Elle se lova plus au creux de ses bras en ne prononçant qu'un mot : « gâté »... Il resserra son étreinte par un geste lent du coude et plongea sans hésitation le nez dans l'épaisse chevelure de sa prise. Un subtile mélange de karité et de beurre de coco se confondait avec l'essence naturelle des cheveux aux relents d'amélante qu'elle portait en oeuvre de séduction. Elle avait tressé ses longs cheveux tout autour de sa tête et le pêcheur n'était pas resté indifférent à ce boute posé là comme sur le fond de sa barque, prêt à servir. Il inspirait la légère caresse rosée de sa joue, posait ses lèvres salées et crevassée sur cette peau que la subtilité d'un ciel azuréen n'aurait su rivaliser. Une clarté ponctuée de rares tâches de rousseur en émanait dans la nuit. Les joues mousseline de la jeune femme s'ouvraient aux baisers comme deux oreillers appellent au sommeil.


Le vire-vire de leurs caresses les soûla sans répit jusqu'au petit matin clair. Elle s'appelait Alba, lui Sinbad. Leur rire vibrait d'une même fréquence, née de l'oubli d'avoir consenti aux présentations conventionnelles, durant toute la nuit passée à se découvrir mutuellement dans la fraîcheur des embruns, face à la mer.

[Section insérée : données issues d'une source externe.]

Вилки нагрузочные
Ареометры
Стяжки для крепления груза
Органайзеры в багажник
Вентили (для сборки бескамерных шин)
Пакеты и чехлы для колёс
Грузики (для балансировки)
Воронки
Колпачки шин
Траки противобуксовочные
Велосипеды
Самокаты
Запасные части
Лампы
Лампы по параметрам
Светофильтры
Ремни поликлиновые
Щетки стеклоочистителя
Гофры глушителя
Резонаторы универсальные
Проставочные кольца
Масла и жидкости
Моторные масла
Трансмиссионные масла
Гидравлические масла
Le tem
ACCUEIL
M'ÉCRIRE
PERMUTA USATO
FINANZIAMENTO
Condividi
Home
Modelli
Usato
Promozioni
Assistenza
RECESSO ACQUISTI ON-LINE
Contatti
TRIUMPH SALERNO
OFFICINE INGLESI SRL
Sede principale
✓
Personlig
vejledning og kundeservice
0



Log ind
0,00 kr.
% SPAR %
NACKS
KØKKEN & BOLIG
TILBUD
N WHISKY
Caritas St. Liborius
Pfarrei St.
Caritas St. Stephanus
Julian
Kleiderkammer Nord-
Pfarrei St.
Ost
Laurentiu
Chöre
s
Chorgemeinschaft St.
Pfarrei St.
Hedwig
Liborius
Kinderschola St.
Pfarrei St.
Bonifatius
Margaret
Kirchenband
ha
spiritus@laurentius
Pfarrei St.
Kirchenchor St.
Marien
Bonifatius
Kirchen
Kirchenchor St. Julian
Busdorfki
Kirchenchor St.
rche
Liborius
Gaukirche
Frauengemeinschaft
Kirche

Leurs yeux se plissèrent aux premières lueurs pâles de la fin d'un printemps sec, et ils n'étaient déjà plus tout à fait les mêmes ; plus tout à fait deux et probablement un. Les amants aquioulés dans les bras l'un de l'autre formaient l'empreinte d'un cercle parfait, deux coquilles dessinées pour l'éternité dans les sédiments d'un lointain passé, l'une yin, l'autre yang, ou peut-être l'inverse.


Lorsqu'il s'éveilla, la gorge serrée, le soleil jouait d'ornements pastels avec l'horizon engourdi. C'était l'aube. Sa barque avait dérivé sur plusieurs milles pour atteindre les rivages paisibles des Eaux Salées. Il tenait dans sa main son vieux filet de pêche, l'alignole qui n'attrapait plus que d'anciens fossiles arrachés à ses rêves.